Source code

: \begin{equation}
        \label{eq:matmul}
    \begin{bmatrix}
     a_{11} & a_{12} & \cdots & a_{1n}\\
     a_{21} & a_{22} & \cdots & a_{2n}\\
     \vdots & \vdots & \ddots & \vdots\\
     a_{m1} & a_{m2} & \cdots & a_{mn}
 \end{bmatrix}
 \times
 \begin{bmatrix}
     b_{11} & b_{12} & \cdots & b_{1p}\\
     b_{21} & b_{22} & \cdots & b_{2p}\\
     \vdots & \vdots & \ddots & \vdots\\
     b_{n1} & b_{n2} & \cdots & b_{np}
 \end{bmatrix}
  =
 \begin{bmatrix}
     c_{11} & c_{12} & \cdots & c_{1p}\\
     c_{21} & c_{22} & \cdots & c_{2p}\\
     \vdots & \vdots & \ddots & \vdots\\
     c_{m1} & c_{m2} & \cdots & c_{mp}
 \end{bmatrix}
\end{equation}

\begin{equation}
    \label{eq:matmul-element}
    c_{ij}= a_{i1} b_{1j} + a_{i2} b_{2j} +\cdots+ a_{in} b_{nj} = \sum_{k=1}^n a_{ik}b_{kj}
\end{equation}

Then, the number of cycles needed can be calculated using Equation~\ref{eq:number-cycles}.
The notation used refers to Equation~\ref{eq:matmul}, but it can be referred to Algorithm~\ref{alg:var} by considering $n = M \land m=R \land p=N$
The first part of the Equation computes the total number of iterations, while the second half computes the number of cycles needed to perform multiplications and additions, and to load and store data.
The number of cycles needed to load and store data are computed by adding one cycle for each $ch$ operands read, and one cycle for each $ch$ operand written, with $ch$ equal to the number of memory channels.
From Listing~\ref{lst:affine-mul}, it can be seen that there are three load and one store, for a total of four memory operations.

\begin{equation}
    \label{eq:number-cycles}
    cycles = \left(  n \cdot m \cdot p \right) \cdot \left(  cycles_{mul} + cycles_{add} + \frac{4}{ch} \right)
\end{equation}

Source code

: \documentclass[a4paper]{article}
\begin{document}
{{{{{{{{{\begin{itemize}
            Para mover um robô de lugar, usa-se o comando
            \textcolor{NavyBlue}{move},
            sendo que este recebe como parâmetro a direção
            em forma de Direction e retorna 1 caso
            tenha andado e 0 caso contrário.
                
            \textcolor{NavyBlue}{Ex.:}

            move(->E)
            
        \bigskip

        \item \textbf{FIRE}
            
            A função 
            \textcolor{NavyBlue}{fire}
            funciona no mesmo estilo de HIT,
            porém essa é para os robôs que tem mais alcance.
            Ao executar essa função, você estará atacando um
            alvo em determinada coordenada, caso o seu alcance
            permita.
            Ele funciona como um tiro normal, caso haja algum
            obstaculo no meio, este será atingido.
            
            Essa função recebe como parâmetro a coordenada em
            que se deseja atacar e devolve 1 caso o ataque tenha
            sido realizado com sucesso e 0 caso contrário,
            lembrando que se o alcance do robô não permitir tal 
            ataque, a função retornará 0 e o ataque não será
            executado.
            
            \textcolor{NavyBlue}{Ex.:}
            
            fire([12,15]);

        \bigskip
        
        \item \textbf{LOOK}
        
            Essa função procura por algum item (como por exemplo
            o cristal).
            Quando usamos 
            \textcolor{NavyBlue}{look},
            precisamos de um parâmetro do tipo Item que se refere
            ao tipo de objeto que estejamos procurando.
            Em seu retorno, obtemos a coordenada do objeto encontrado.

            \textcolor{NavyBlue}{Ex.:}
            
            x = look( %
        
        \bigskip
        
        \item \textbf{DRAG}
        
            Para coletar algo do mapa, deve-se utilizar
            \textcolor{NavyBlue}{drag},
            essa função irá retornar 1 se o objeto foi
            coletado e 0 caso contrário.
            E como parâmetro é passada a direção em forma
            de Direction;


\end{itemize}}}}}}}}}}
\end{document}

+--

▶ **TASK DESCRIPTION**
Transcribe all records exactly as written.

▶ **ANSWER SPACE**
Source code

: \begin{equation}
        \label{eq:matmul}
    \begin{bmatrix}
     a_{11} & a_{12} & \cdots & a_{1n}\\
     a_{21} & a_{22} & \cdots & a_{2n}\\
     \vdots & \vdots & \ddots & \vdots\\
     a_{m1} & a_{m2} & \cdots & a_{mn}
 \end{bmatrix}
 \times
 \begin{bmatrix}
     b_{11} & b_{12} & \cdots & b_{1p}\\
     b_{21} & b_{22} & \cdots & b_{2p}\\
     \vdots & \vdots & \ddots & \vdots\\
     b_{n1} & b_{n2} & \cdots & b_{np}
 \end{bmatrix}
  =
 \begin{bmatrix}
     c_{11} & c_{12} & \cdots & c_{1p}\\
     c_{21} & c_{22} & \cdots & c_{2p}\\
     \vdots & \vdots & \ddots & \vdots\\
     c_{m1} & c_{m2} & \cdots & c_{mp}
 \end{bmatrix}
\end{equation}

\begin{equation}
    \label{eq:matmul-element}
    c_{ij}= a_{i1} b_{1j} + a_{i2} b_{2j} +\cdots+ a_{in} b_{nj} = \sum_{k=1}^n a_{ik}b_{kj}
\end{equation}

Then, the number of cycles needed can be calculated using Equation~\ref{eq:number-cycles}.
The notation used refers to Equation~\ref{eq:matmul}, but it can be referred to Algorithm~\ref{alg:var} by considering $n = M \land m=R \land p=N$
The first part of the Equation computes the total number of iterations, while the second half computes the number of cycles needed to perform multiplications and additions, and to load and store data.
The number of cycles needed to load and store data are computed by adding one cycle for each $ch$ operands read, and one cycle for each $ch$ operand written, with $ch$ equal to the number of memory channels.
From Listing~\ref{lst:affine-mul}, it can be seen that there are three load and one store, for a total of four memory operations.

\begin{equation}
    \label{eq:number-cycles}
    cycles = \left(  n \cdot m \cdot p \right) \cdot \left(  cycles_{mul} + cycles_{add} + \frac{4}{ch} \right)
\end{equation}

Source code

: \documentclass[a4paper]{article}
\begin{document}
{{{{{{{{{\begin{itemize}
            Para mover um robô de lugar, usa-se o comando
            \textcolor{NavyBlue}{move},
            sendo que este recebe como parâmetro a direção
            em forma de Direction e retorna 1 caso
            tenha andado e 0 caso contrário.
                
            \textcolor{NavyBlue}{Ex.:}

            move(->E)
            
        \bigskip

        \item \textbf{FIRE}
            
            A função 
            \textcolor{NavyBlue}{fire}
            funciona no mesmo estilo de HIT,
            porém essa é para os robôs que tem mais alcance.
            Ao executar essa função, você estará atacando um
            alvo em determinada coordenada, caso o seu alcance
            permita.
            Ele funciona como um tiro normal, caso haja algum
            obstaculo no meio, este será atingido.
            
            Essa função recebe como parâmetro a coordenada em
            que se deseja atacar e devolve 1 caso o ataque tenha
            sido realizado com sucesso e 0 caso contrário,
            lembrando que se o alcance do robô não permitir tal 
            ataque, a função retornará 0 e o ataque não será
            executado.
            
            \textcolor{NavyBlue}{Ex.:}
            
            fire([12,15]);

        \bigskip
        
        \item \textbf{LOOK}
        
            Essa função procura por algum item (como por exemplo
            o cristal).
            Quando usamos 
            \textcolor{NavyBlue}{look},
            precisamos de um parâmetro do tipo Item que se refere
            ao tipo de objeto que estejamos procurando.
            Em seu retorno, obtemos a coordenada do objeto encontrado.

            \textcolor{NavyBlue}{Ex.:}
            
            x = look( %
        
        \bigskip
        
        \item \textbf{DRAG}
        
            Para coletar algo do mapa, deve-se utilizar
            \textcolor{NavyBlue}{drag},
            essa função irá retornar 1 se o objeto foi
            coletado e 0 caso contrário.
            E como parâmetro é passada a direção em forma
            de Direction;


\end{itemize}}}}}}}}}}
\end{document}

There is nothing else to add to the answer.